Bearings have the advantage of producing less heat than bushings, and therefore can use captured greasing system to keep things cool without constant concern about lubrication.
The design change has been successful for State Rubber, the company says.
Granutech is expected to change future mill models to use bearings rather than bushings. Look for an announcement on this topic at the Institute of Scrap Recycling Industries 2016 Convention & Exposition in Las Vegas April 2-7.
State Rubber says it is pondering a move to a Granutech Saturn Systems Super-80 grinder that would allow the company to further expand processing, doubling its output.
One cloud associated with RA is cost. A New Mexico study found RA products tend to be more costly than traditional asphalt, with material and application costs varying from 10 percent to 16 percent higher.
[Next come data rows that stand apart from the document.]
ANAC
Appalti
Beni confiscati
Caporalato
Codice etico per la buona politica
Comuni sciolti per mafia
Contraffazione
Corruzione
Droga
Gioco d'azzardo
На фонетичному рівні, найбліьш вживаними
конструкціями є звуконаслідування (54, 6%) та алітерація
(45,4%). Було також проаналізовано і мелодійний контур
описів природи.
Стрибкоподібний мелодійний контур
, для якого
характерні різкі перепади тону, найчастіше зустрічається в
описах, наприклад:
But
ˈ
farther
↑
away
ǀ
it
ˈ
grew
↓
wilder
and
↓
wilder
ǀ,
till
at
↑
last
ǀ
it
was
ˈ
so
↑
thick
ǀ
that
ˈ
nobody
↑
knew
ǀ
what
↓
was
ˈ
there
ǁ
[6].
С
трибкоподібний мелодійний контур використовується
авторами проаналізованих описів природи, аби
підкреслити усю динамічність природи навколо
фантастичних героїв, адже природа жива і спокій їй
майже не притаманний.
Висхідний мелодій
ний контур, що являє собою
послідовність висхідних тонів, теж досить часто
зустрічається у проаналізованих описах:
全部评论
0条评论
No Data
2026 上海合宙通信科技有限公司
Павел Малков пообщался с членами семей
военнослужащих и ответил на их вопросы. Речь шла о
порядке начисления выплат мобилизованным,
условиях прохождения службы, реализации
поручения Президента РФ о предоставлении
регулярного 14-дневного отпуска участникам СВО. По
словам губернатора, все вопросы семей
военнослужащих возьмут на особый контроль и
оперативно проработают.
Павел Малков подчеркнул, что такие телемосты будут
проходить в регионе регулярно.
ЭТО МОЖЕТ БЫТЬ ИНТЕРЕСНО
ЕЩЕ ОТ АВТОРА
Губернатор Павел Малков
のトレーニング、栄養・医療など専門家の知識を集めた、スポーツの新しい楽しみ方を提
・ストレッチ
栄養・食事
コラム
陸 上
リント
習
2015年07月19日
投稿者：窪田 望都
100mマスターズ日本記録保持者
However, the same study’s life cycle cost analysis shows that Arizona, Texas and California realize greater efficiency in meeting comparative costs as a result of economies of scale.
Market generation by major asphalt users, such as state departments of transportation and larger municipalities, could produce similar economies-of-scale savings, the study group says.
Los Alamos County, New Mexico, trucks scrap tires to State Rubber for recycling at a cost of $1.50 per tire. The county passes that fee onto customers at its solid waste facility. The county recycles approximately 80 tons of tires per year.
Other communities in New Mexico also recycle tires at State Rubber at costs ranging from 82 cents to $1.41 per tire, depending on the number of tires recycled and the method of transport.
The New Mexico Department of Transportation Rubberized Asphalt Task Force felt strongly that the benefits of recycling should be factored into the overall cost of the use of RA. This adds to the appeal of RA’s performance and reduces long-term maintenance costs.
While highway asphalt products markets fight pricing issues, Woosley says the turf and playground markets have been under assault from news media and governmental agencies over the safety of crumb rubber use in those surfaces.
“If crumb rubber were toxic, then the millions of pounds of rubber worn off of tires on United States highways each year would be devastating to all of our health,” Woosley says. (While “white line fever” might be a staple of country songs, it certainly is not a tire-caused disease sickening drivers.)
State Rubber has a solid supply chain furnishing it with used tires. The company has placed 140 containers within a 300-mile radius of its plant for tire collection at landfills and at tire dealers of various sizes. It also has several transporters who haul tires they collect to its facility.
The entire chain—from suppliers through processing to highway departments—is based on sourcing, producing and paving with a high-quality RA product.
With its expanded processing line, State Rubber & Environmental Solutions says it is well-positioned to meet the needs of RA producers for the future.